Hope shattered for the family of 22-year-old Sepoy Dhondiba Desai who died in a mine blast at Kargil this May 25. The 8th Battalion, Madras Regiment officer from Vadagaun, Karnataka, where every other family has a jawan in the army, was supporting his family comprising his parents, two brothers and a sister. Two acres of land was meagre holding for a large family to eke a living from. Dhondiba's helping hand enabled them to acquire more land, a colour TV, helped them hope for a college education for his matriculate brother Prabhakar. "What'll we do now?" wails his mother Anandibai. Eknath Khairnar, 36, the jawan from the 8th Mountain Division who died early on in the fighting in Kargil, has left his impoverished family at Devghat near Nashik equally devastated. His wife of four years, a son barely an year old, face an uncertain future. Yet his aged parents are resolute, say they're proud of their son who died for the nation.
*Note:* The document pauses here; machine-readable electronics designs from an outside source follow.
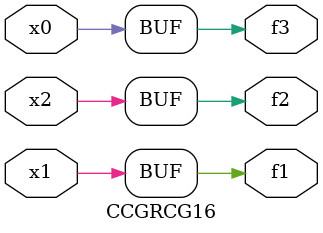
<source format=v>
module CCGRCG16(
	input x0, x1, x2,
	output f1, f2, f3
);
	assign f1 = x1;
	assign f2 = x2;
	assign f3 = x0;
endmodule

</source>
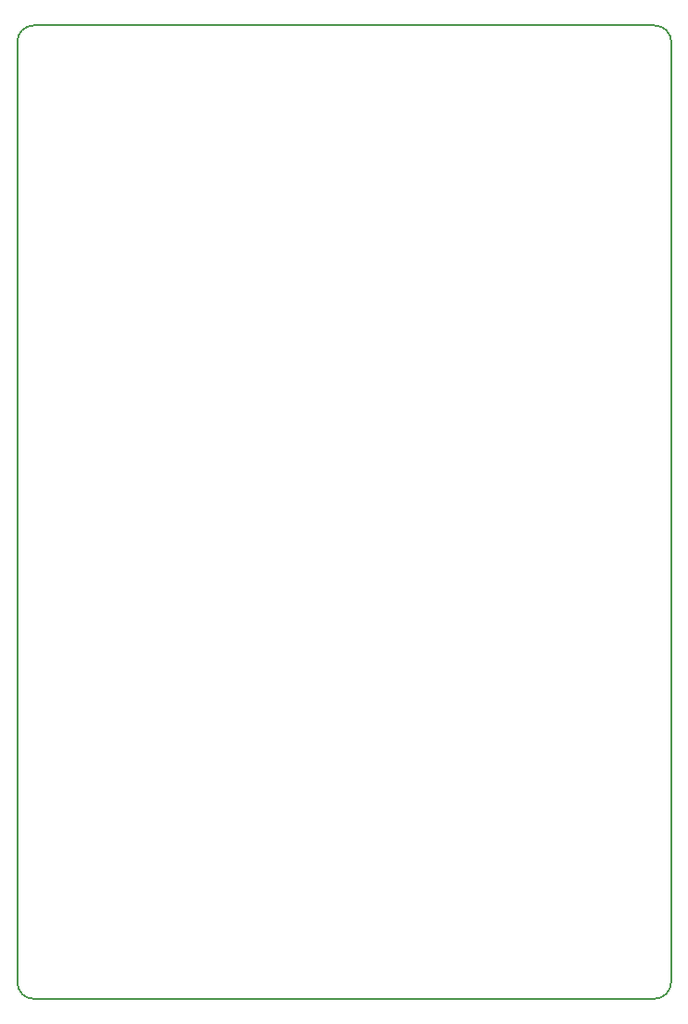
<source format=gbr>
G04 #@! TF.GenerationSoftware,KiCad,Pcbnew,5.1.10-88a1d61d58~90~ubuntu21.04.1*
G04 #@! TF.CreationDate,2021-10-21T13:00:22+03:00*
G04 #@! TF.ProjectId,klipper_nano,6b6c6970-7065-4725-9f6e-616e6f2e6b69,rev?*
G04 #@! TF.SameCoordinates,Original*
G04 #@! TF.FileFunction,Profile,NP*
%FSLAX46Y46*%
G04 Gerber Fmt 4.6, Leading zero omitted, Abs format (unit mm)*
G04 Created by KiCad (PCBNEW 5.1.10-88a1d61d58~90~ubuntu21.04.1) date 2021-10-21 13:00:22*
%MOMM*%
%LPD*%
G01*
G04 APERTURE LIST*
G04 #@! TA.AperFunction,Profile*
%ADD10C,0.150000*%
G04 #@! TD*
G04 APERTURE END LIST*
D10*
X67359967Y-122089967D02*
X67359967Y-36180000D01*
X125640000Y-123600033D02*
X68870000Y-123600000D01*
X127160033Y-36180000D02*
X127150033Y-122090000D01*
X68870000Y-34669967D02*
X125650000Y-34669967D01*
X125650000Y-34669967D02*
G75*
G02*
X127160033Y-36180000I0J-1510033D01*
G01*
X127150033Y-122090000D02*
G75*
G02*
X125640000Y-123600033I-1510033J0D01*
G01*
X68870000Y-123600000D02*
G75*
G02*
X67359967Y-122089967I0J1510033D01*
G01*
X67359967Y-36180000D02*
G75*
G02*
X68870000Y-34669967I1510033J0D01*
G01*
M02*

</source>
Jawans' families across the country responded similarly. Crowds roared at Vijaypal's funeral. "Sarhad par ab baj hi chuka hai nagaada shaitan ka/Nakshe par se naam hata do paapi Pakistan ka." In Vijaypal's Jhunjhunu district-renowned for sending the maximum number of soldiers to the army-tempers and morale are peaking. At Vijaypal's 250-people village which alone accounts for 11 serving, five retired soldiers, the retired men are raring to go. "Take me back in the army and I'll teach those Pakistanis a lesson they will not forget," storms ex-havaldar Mahavir Singh of 17 Grenadiers. Not unlike retd capt Jagrup Singh of Johragaon who says determinedly-"Soldiers never retire.Once a soldier, always a soldier.